Edit: One example I really enjoyed, and which felt very relevant to today, was on estimating lung-cancer hotspots in America. It broke the country down by county, and first displayed a map of the USA with counties in the top 10% of lung-cancer rates. Much of the highlighted region was in the rural southwest and Rocky mountain region. It asked, what do you think makes these regions have such high rates? It then showed another map, this one of counties in the bottom 10% of lung-cancer rates, and the map focused on the same regions!

Turns out, this was mostly the result of these regions containing many low-population counties, which meant rare-event sampling could skew high very easily, just by chance. If the base rate is 5 per 10,000, and you have 2 cases in a county with 1,000 people, you look like a superfund site. But sample the next year and you might find 0 cases: a county full of young health-freaks.

If you model lung-cancer rates as a hierarchical model with a distribution for county cancer-rates, and each county as being sampled from this, and then sampling cancer events from it's specific rate, then you can get a Bayes-adjusted incidence rate for each county which will regress small counties to the mean.

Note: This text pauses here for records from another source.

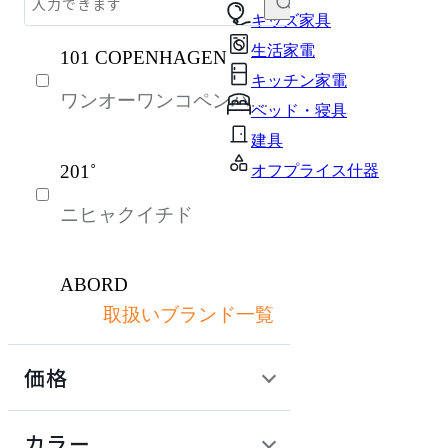
テーブル・デスク
キッズ家具
生活家電
101 COPENHAGEN
収納家具
キッチン家電
ワンオーワンコペンハー
インテリア雑貨
ベッド・寝具
ゲン
ガーデン・屋外
建具
201˚
オフプライス什器
キッズ家具
ニヒャクイチド
パーソナルブース・集中ブース
オフィスアクセサリー・備品
ABORD
ライト・照明
取扱いブランド一覧
アボール
生活家電
価格
キッチン家電
ACME Furniture
ベッド・寝具
定価 / 上代 (税抜)
検索
カラー
アクメファニチャー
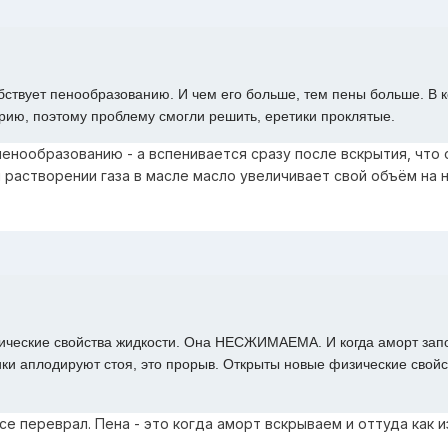
обствует пенообразованию. И чем его больше, тем пены больше. В 
рию, поэтому проблему смогли решить, еретики проклятые.
пенообразованию - а вспенивается сразу после вскрытия, что 
и растворении газа в масле масло увеличивает свой объём на
изические свойства жидкости. Она НЕСЖИМАЕМА. И когда аморт зап
ики аплодируют стоя, это прорыв. Открыты новые физические свойс
все переврал. Пена - это когда аморт вскрываем и оттуда как 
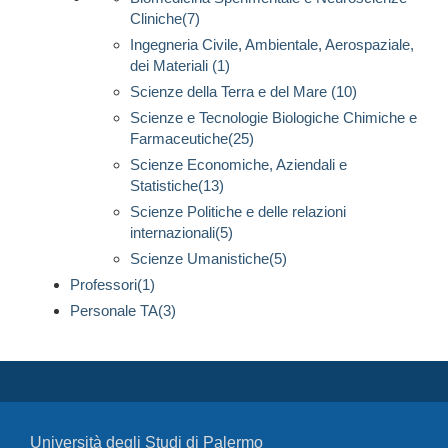
Cliniche(7)
Ingegneria Civile, Ambientale, Aerospaziale,
dei Materiali (1)
Scienze della Terra e del Mare (10)
Scienze e Tecnologie Biologiche Chimiche e
Farmaceutiche(25)
Scienze Economiche, Aziendali e
Statistiche(13)
Scienze Politiche e delle relazioni
internazionali(5)
Scienze Umanistiche(5)
Professori(1)
Personale TA(3)
Università degli Studi di Palermo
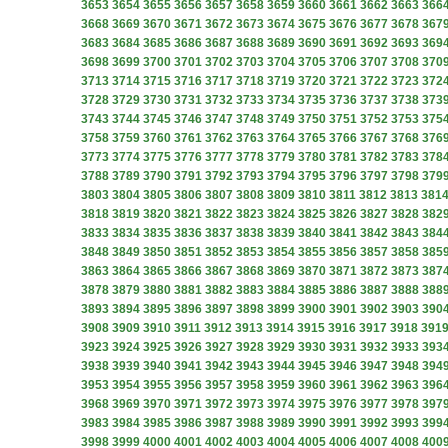
3653
3654
3655
3656
3657
3658
3659
3660
3661
3662
3663
366
3668
3669
3670
3671
3672
3673
3674
3675
3676
3677
3678
367
3683
3684
3685
3686
3687
3688
3689
3690
3691
3692
3693
369
3698
3699
3700
3701
3702
3703
3704
3705
3706
3707
3708
370
3713
3714
3715
3716
3717
3718
3719
3720
3721
3722
3723
372
3728
3729
3730
3731
3732
3733
3734
3735
3736
3737
3738
373
3743
3744
3745
3746
3747
3748
3749
3750
3751
3752
3753
375
3758
3759
3760
3761
3762
3763
3764
3765
3766
3767
3768
376
3773
3774
3775
3776
3777
3778
3779
3780
3781
3782
3783
378
3788
3789
3790
3791
3792
3793
3794
3795
3796
3797
3798
379
3803
3804
3805
3806
3807
3808
3809
3810
3811
3812
3813
381
3818
3819
3820
3821
3822
3823
3824
3825
3826
3827
3828
382
3833
3834
3835
3836
3837
3838
3839
3840
3841
3842
3843
384
3848
3849
3850
3851
3852
3853
3854
3855
3856
3857
3858
385
3863
3864
3865
3866
3867
3868
3869
3870
3871
3872
3873
387
3878
3879
3880
3881
3882
3883
3884
3885
3886
3887
3888
388
3893
3894
3895
3896
3897
3898
3899
3900
3901
3902
3903
390
3908
3909
3910
3911
3912
3913
3914
3915
3916
3917
3918
391
3923
3924
3925
3926
3927
3928
3929
3930
3931
3932
3933
393
3938
3939
3940
3941
3942
3943
3944
3945
3946
3947
3948
394
3953
3954
3955
3956
3957
3958
3959
3960
3961
3962
3963
396
3968
3969
3970
3971
3972
3973
3974
3975
3976
3977
3978
397
3983
3984
3985
3986
3987
3988
3989
3990
3991
3992
3993
399
3998
3999
4000
4001
4002
4003
4004
4005
4006
4007
4008
400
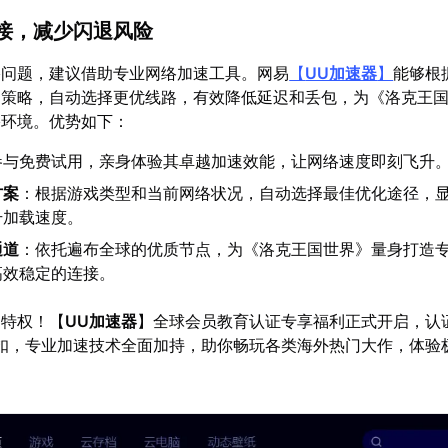
连接，减少闪退风险
络问题，建议借助专业网络加速工具。网易
【
UU加速器
】
能够根
速策略，自动选择更优线路，有效降低延迟和丢包，为《洛克王
络环境。优势如下：
参与免费试用，亲身体验其卓越加速效能，让网络速度即刻飞升
方案
：根据游戏类型和当前网络状况，自动选择最佳优化途径，
升加载速度。
通道
：依托遍布全球的优质节点，为《洛克王国世界》量身打造
高效稳定的连接。
速特权！【
UU加速器
】全球会员教育认证专享福利正式开启，认
折扣，专业加速技术全面加持，助你畅玩各类海外热门大作，体验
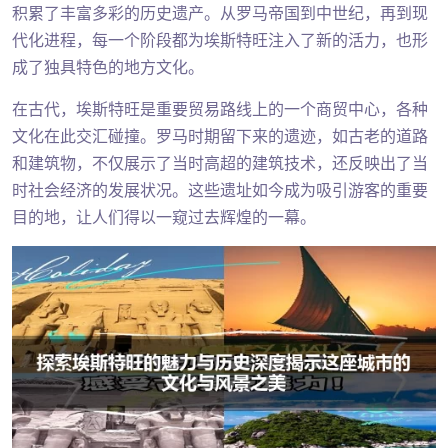
积累了丰富多彩的历史遗产。从罗马帝国到中世纪，再到现
代化进程，每一个阶段都为埃斯特旺注入了新的活力，也形
成了独具特色的地方文化。
在古代，埃斯特旺是重要贸易路线上的一个商贸中心，各种
文化在此交汇碰撞。罗马时期留下来的遗迹，如古老的道路
和建筑物，不仅展示了当时高超的建筑技术，还反映出了当
时社会经济的发展状况。这些遗址如今成为吸引游客的重要
目的地，让人们得以一窥过去辉煌的一幕。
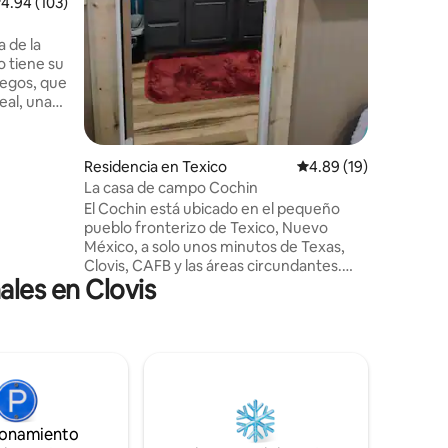
alificación promedio: 4.94 de 5; 103 evaluaciones
4.94 (103)
cocina t
rápido, 
estacion
a de la
de una la
o tiene su
alojamien
uegos, que
una esta
eal, una
 de póker
e juegues!
Residencia en Texico
Calificación promedio:
4.89 (19)
 50.000
La casa de campo Cochin
El Cochin está ubicado en el pequeño
 de golf
pueblo fronterizo de Texico, Nuevo
La
México, a solo unos minutos de Texas,
y amplias,
Clovis, CAFB y las áreas circundantes.
escansar!
les en Clovis
Bienvenido a este acogedor estudio
s
recientemente renovado, ubicado en un
pintoresco vecindario. Este espacio
ofrece un ambiente cómodo para los
viajeros que están en la zona por trabajo
o para crear recuerdos. Las
comodidades incluyen cama tamaño
queen, una cómoda zona de estar, una
ionamiento
cocina pequeña con microondas,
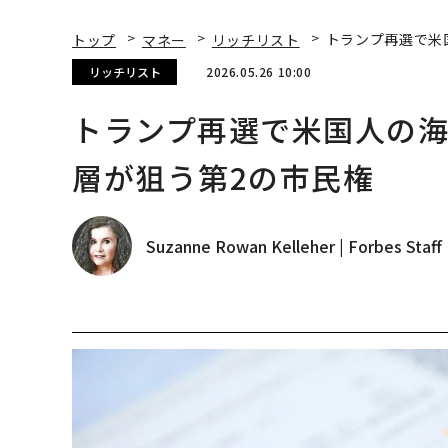
トップ
マネー
リッチリスト
トランプ再選で米
リッチリスト
2026.05.26 10:00
トランプ再選で米国人の海
層が狙う第2の市民権
Suzanne Rowan Kelleher | Forbes Staff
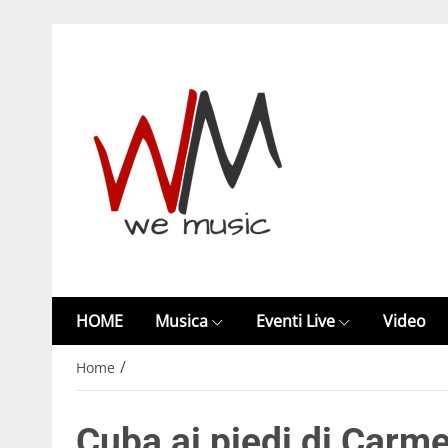
HOME
Musica
Eventi Live
Video
/
Home
Cuba ai piedi di Carme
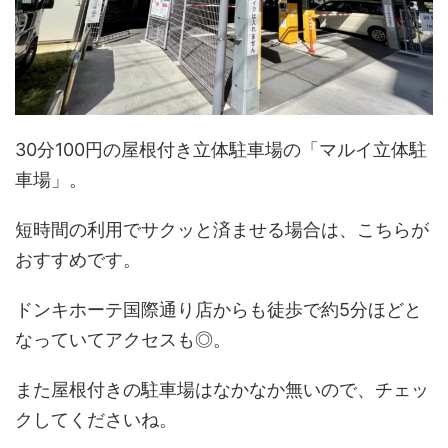
30分100円の屋根付き立体駐車場の「マルイ立体駐
車場」。
短時間の利用でサクッと済ませる場合は、こちらが
おすすめです。
ドンキホーテ国際通り店からも徒歩で約5分ほどと
なっていてアクセスも◎。
また屋根付きの駐車場はなかなか無いので、チェッ
クしてくださいね。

This made me read Covid charts which showed hot-spot counties much differently. I noticed that the counties they list are frequently small. Right now, all the counties on the NYTimes list, for example have less than 20,000 people in them, which is, I believe, in the bottom 25% of counties by size roughly.

I loved that example as well, I have heard it elsewhere described as "The law of small numbers", where small subsets have higher variance and therefore more frequent extreme outcomes. I think it's particularly good as the most important part of the Bayesian paragdime is the focus on uncertainty.

The appendix on HMC is also a very good supplement to gain a deeper understanding of the algorithm after having read the description in another book first.